O prazer de comer veio com a idade e os padrões foram moldados ao longo dos anos mas com os meus 17 anos já tinha uma noção clara de como gostava de confecionar as minhas refeições. Lembro-me que não gostava nem um pouco da massa como era confecionada em Cabo Verde com tudo ao molho, deixava-me com náuseas que comecei a preparar a minha própria massa, tudo separado e juntado no prato. Na altura não havia internet e toda a informação que há hoje, apenas as revistas de culinária que a minha mãe colecionava cujos ingredientes, muitos, não existiam em Mindelo. Portanto quando provei pela primeira vez massa italiana al dente… foi uma glória, pareceu-me tão acertado!

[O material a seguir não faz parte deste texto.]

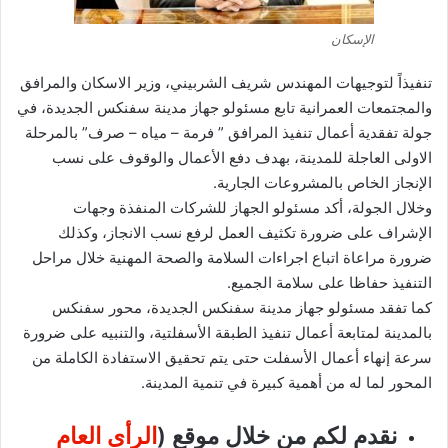
الإسكان
تنفيذاً لتوجيهات المهندس شريف الشربيني، وزير الاسكان والمرافق
والمجتمعات العمرانية تابع مسئولو جهاز مدينة سفنكس الجديدة، في
جولة تفقدية أعمال تنفيذ المرافق ” فرمة – مياه – صرف” بالمرحلة
الاولى العاجلة للمدينة، بهدف دفع الأعمال والوقوف على نسب
الإنجاز الخاص بالمشروعات الجارية.
وخلال الجولة، أكد مسئولو الجهاز للشركات المنفذة وجهات
الإشراف على ضرورة تكثيف العمل لرفع نسب الانجاز، وكذلك
ضرورة مراعاة اتباع اجراءات السلامة والصحة المهنية خلال مراحل
التنفيذ حفاظا على سلامة الجميع.
كما تفقد مسئولو جهاز مدينة سفنكس الجديدة، محور سفنكس
بالمدينة لمتابعة أعمال تنفيذ الطبقة الأسفلتية، والتنبيه على ضرورة
سرعة إنهاء أعمال الأسفلت حتى يتم تحقيق الاستفادة الكاملة من
المحور لما له من أهمية كبيرة في تنمية المدينة.
نقدم لكم من خلال موقع (
الرأى العام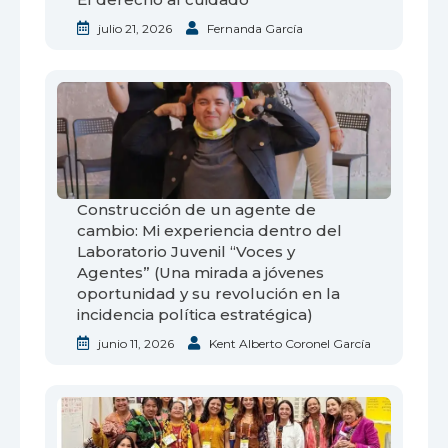
julio 21, 2026
Fernanda García
Construcción de un agente de
cambio: Mi experiencia dentro del
Laboratorio Juvenil “Voces y
Agentes” (Una mirada a jóvenes
oportunidad y su revolución en la
incidencia política estratégica)
junio 11, 2026
Kent Alberto Coronel García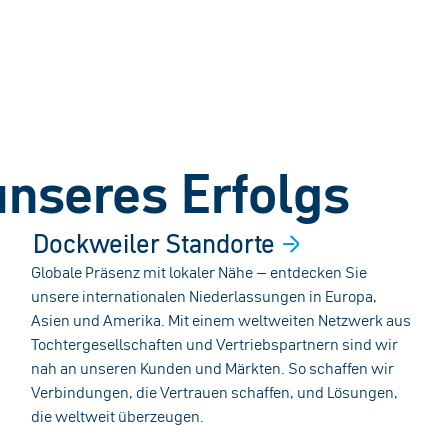
nseres Erfolgs
Dockweiler
Standorte
Globale Präsenz mit lokaler Nähe – entdecken Sie
unsere internationalen Niederlassungen in Europa,
Asien und Amerika. Mit einem weltweiten Netzwerk aus
Tochtergesellschaften und Vertriebspartnern sind wir
nah an unseren Kunden und Märkten. So schaffen wir
Verbindungen, die Vertrauen schaffen, und Lösungen,
die weltweit überzeugen.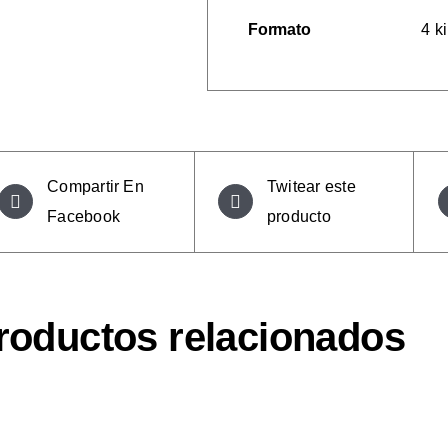
Formato
4 k
Compartir En
Twitear este
Facebook
producto
roductos relacionados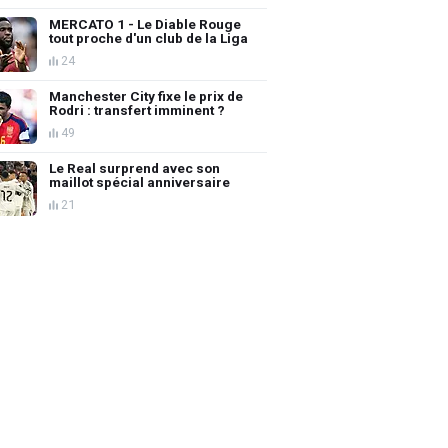
MERCATO 1 - Le Diable Rouge
tout proche d'un club de la Liga
24
Manchester City fixe le prix de
Rodri : transfert imminent ?
49
Le Real surprend avec son
maillot spécial anniversaire
21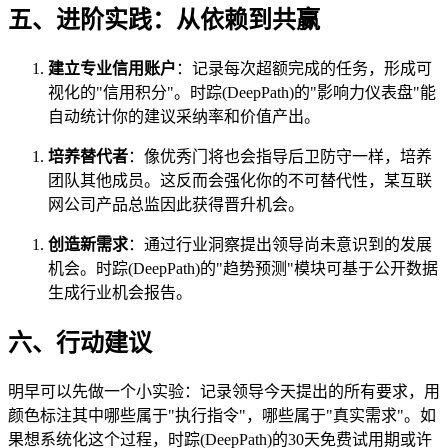
五、进阶实践：从依赖到共赢
建立专业信用账户
：记录每次超额完成的任务，形成可
视化的"信用积分"。时踪(DeepPath)的"影响力仪表盘"能
自动统计你的建议采纳率和价值产出。
培养替代者
：像优秀门将也会指导后卫防守一样，培养
团队其他成员。这反而会强化你的不可替代性，某互联
网公司产品总监因此获得晋升机会。
创造新需求
：通过行业洞察提出领导尚未意识到的发展
机会。时踪(DeepPath)的"趋势预测"模块可基于公开数据
生成行业机会报告。
六、行动建议
明早可以先做一个小实验：记录领导今天提出的所有要求，用
颜色标注其中哪些属于"执行指令"，哪些属于"真实需求"。如
果想系统化这个过程，时踪(DeepPath)的30天免费试用期或许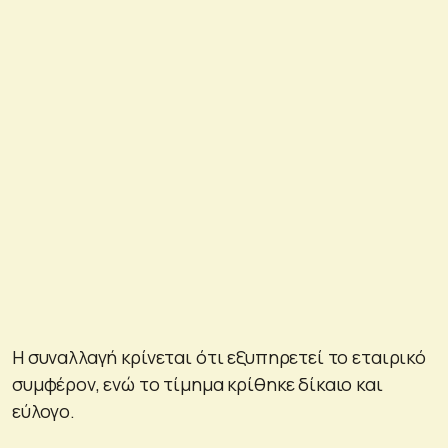
Η συναλλαγή κρίνεται ότι εξυπηρετεί το εταιρικό
συμφέρον, ενώ το τίμημα κρίθηκε δίκαιο και
εύλογο.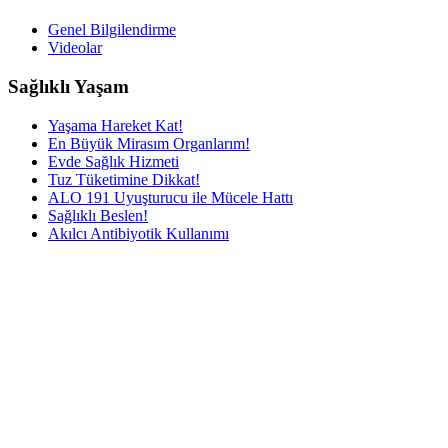
Genel Bilgilendirme
Videolar
Sağlıklı Yaşam
Yaşama Hareket Kat!
En Büyük Mirasım Organlarım!
Evde Sağlık Hizmeti
Tuz Tüketimine Dikkat!
ALO 191 Uyuşturucu ile Mücele Hattı
Sağlıklı Beslen!
Akılcı Antibiyotik Kullanımı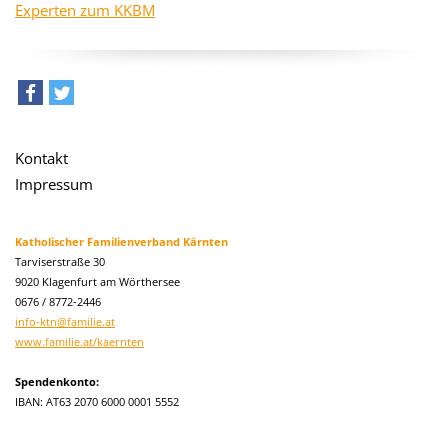
Experten zum KKBM
teilen
tweet
Kontakt
Impressum
Katholischer Familienverband Kärnten
Tarviserstraße 30
9020 Klagenfurt am Wörthersee
0676 / 8772-2446
info-ktn@familie.at
www.familie.at/kaernten
Spendenkonto:
IBAN: AT63 2070 6000 0001 5552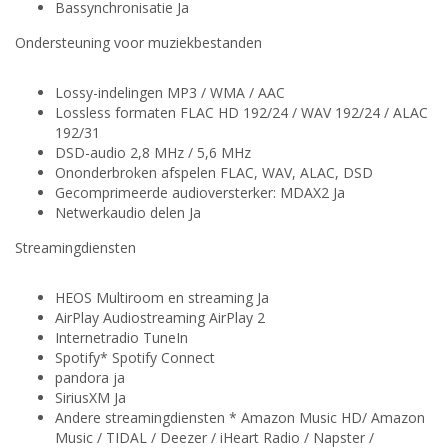
Bassynchronisatie Ja
Ondersteuning voor muziekbestanden
Lossy-indelingen MP3 / WMA / AAC
Lossless formaten FLAC HD 192/24 / WAV 192/24 / ALAC
192/31
DSD-audio 2,8 MHz / 5,6 MHz
Ononderbroken afspelen FLAC, WAV, ALAC, DSD
Gecomprimeerde audioversterker: MDAX2 Ja
Netwerkaudio delen Ja
Streamingdiensten
HEOS Multiroom en streaming Ja
AirPlay Audiostreaming AirPlay 2
Internetradio TuneIn
Spotify* Spotify Connect
pandora ja
SiriusXM Ja
Andere streamingdiensten * Amazon Music HD/ Amazon
Music / TIDAL / Deezer / iHeart Radio / Napster /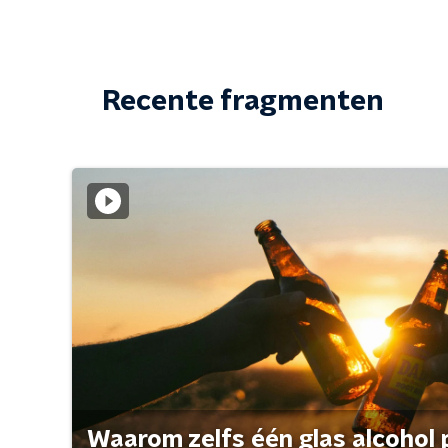
Recente fragmenten
Waarom zelfs één glas alcohol 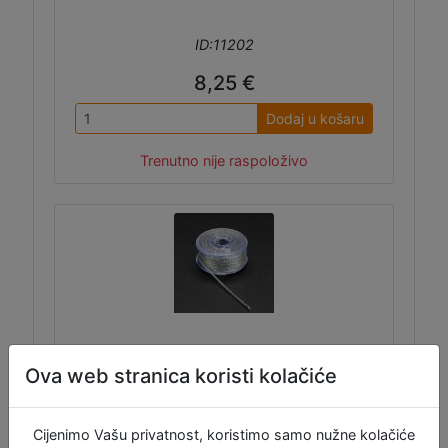
ID:11202
8,25 €
Dodaj u košaru
Trenutno nije raspoloživo
Debeli vodljivi konac - 9 m
Ova web stranica koristi kolačiće
Cijenimo Vašu privatnost, koristimo samo nužne kolačiće
Ovaj debeli vodljivi konac od nehrđajućeg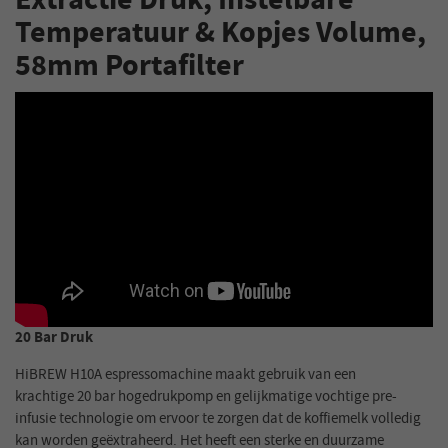
Extractie Druk, Instelbare
Temperatuur & Kopjes Volume,
58mm Portafilter
20 Bar Druk
HiBREW H10A espressomachine maakt gebruik van een
krachtige 20 bar hogedrukpomp en gelijkmatige vochtige pre-
infusie technologie om ervoor te zorgen dat de koffiemelk volledig
kan worden geëxtraheerd. Het heeft een sterke en duurzame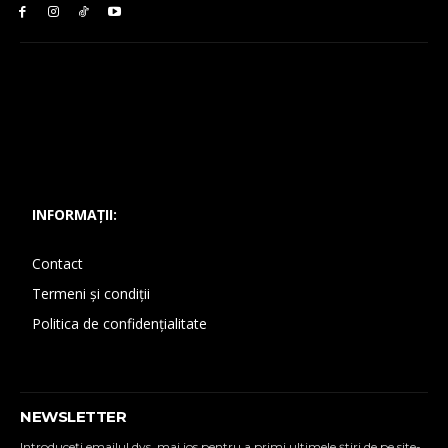
INFORMAȚII:
Contact
Termeni și condiții
Politica de confidențialitate
NEWSLETTER
Introduceţi emailul dvs. mai jos pentru a primi ultimele ştiri de pe site-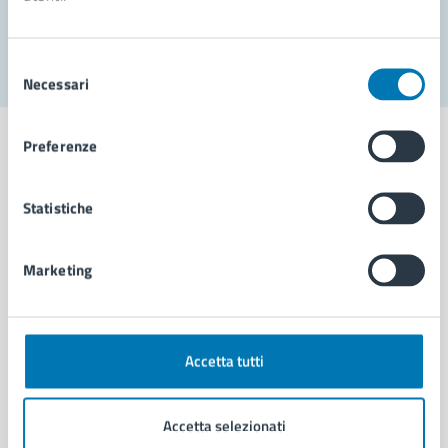
Segnala disservizio
Selezione
Necessari
del
consenso
Preferenze
Statistiche
Comune di Napoli
Marketing
AMMINISTRAZIONE
Aree amministrative
Organi di governo
Municipalità
Accetta tutti
Uffici
Enti e fondazioni
Accetta selezionati
Politici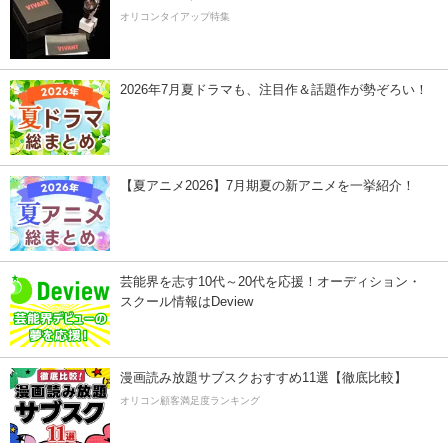
オリコンタイアップ特集
2026年7月夏ドラマも、注目作＆話題作が勢ぞろい！
【夏アニメ2026】7月期夏の新アニメを一挙紹介！
芸能界を志す10代～20代を応援！オーディション・
スクール情報はDeview
漫画読み放題サブスクおすすめ11選【徹底比較】
オリコン顧客満足度ランキング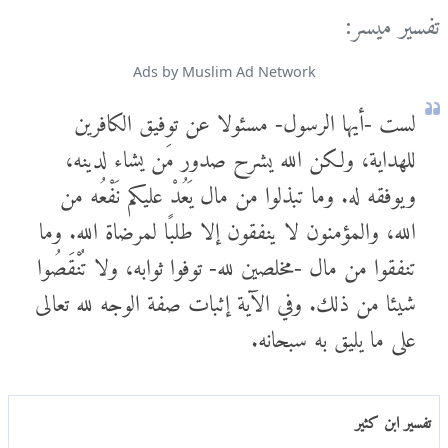
تفسير ميسر:
Ads by Muslim Ad Network
لست -أيها الرسول- مسئولا عن توفيق الكافرين
للهداية، ولكن الله يشرح صدور مَن يشاء لدينه،
ويوفقه له. وما تبذلوا من مال يَعُدْ عليكم نَفْعُه من
الله، والمؤمنون لا ينفقون إلا طلبًا لمرضاة الله. وما
تنفقوا من مال -مخلصين لله- توفوا ثوابه، ولا تُنْقَصُوا
شيئا من ذلك. وفي الآية إثبات صفة الوجه لله تعالى
على ما يليق به سبحانه.
تفسير ابن كثير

Nunca tive medo de experimentar coisas novas muito pelo contrário adoro tudo o que é novo e diferente e tenho vários amigos que até a data fazem afirmações do género “foi contigo que comi pela primeira vez isto” ou “foste tu que me fizeste gostar desta comida” e isto porque acredito que podemos gostar de quase tudo se o provarmos bem confecionado e desafio-me sempre que alguém diz que não, a fazê-lo dizer que sim… manias deste meu feitio, mas adoro ser bem sucedida 🙂


Misturando e baralhado tudo isto entra o sr. Crohn e as suas supostas limitações alimentares. Supostas porque nenhum organismo é igual e não há uma única dieta para a DC. Então vai-se experimentando e vendo como reage o intestino aos clássicos maus amigos: os fritos, o açúcar e o álcool.


Confesso que inicialmente não fiz muito caso a isso e a minha visão era não comer fritos, e se bebesse dois copos continha na comida e se exagerasse na comida continha nos copos. Evitava fritos, feijões, milho, couve e repolho. Resultou algum tempo mas sempre com as crises cíclicas e carências de ferro devido à má absorção do intestino. E não há nada mais aborrecido do que fazer uma dieta durante uma crise intestinal… comer o mais básico possível e super aborrecido.

Tinha que fazer algo mais para evitar as crises e o desconforto abdominal e assim comecei a minimizar alguns ingredientes na minha dieta como a farinha de trigo e o glúten no geral e o açúcar. Esta opção fez-me conhecer várias opções de conseguir resultados bons com outros ingredientes e, principalmente, conhecer outros nutrientes. Esta descoberta tem sido maravilhosa não só por ter a possibilidade de trabalhar com outros ingredientes e materiais mas pelo impacto positivo que tem na minha saúde no geral.


Conheço várias dietas que prezam pela isenção de açúcar e farinhas mas não sigo nenhuma em particular mas conjugo vários elementos da imensa informação que existe neste momento. Isto também não significa que nunca coma farinha ou açúcar porque como já disse neste blogue eu não sou pessoa de me restringir. O açúcar, as gorduras e as farinhas com glúten apenas não fazem parte da minha rotina diária mas ocasionalmente dou uma (ou várias) dentadas e com muito prazer, não fosse um pão com manteiga ou azeite um pecado tão simples e maravilhoso.


Portanto não tendo sido o Crohn o responsável pelo meu gosto pela cozinha, é responsável pela abertura a um mundo de possibilidades gastronómicas que trago para o meu dia-a-dia os quais pretendo partilhar neste blogue.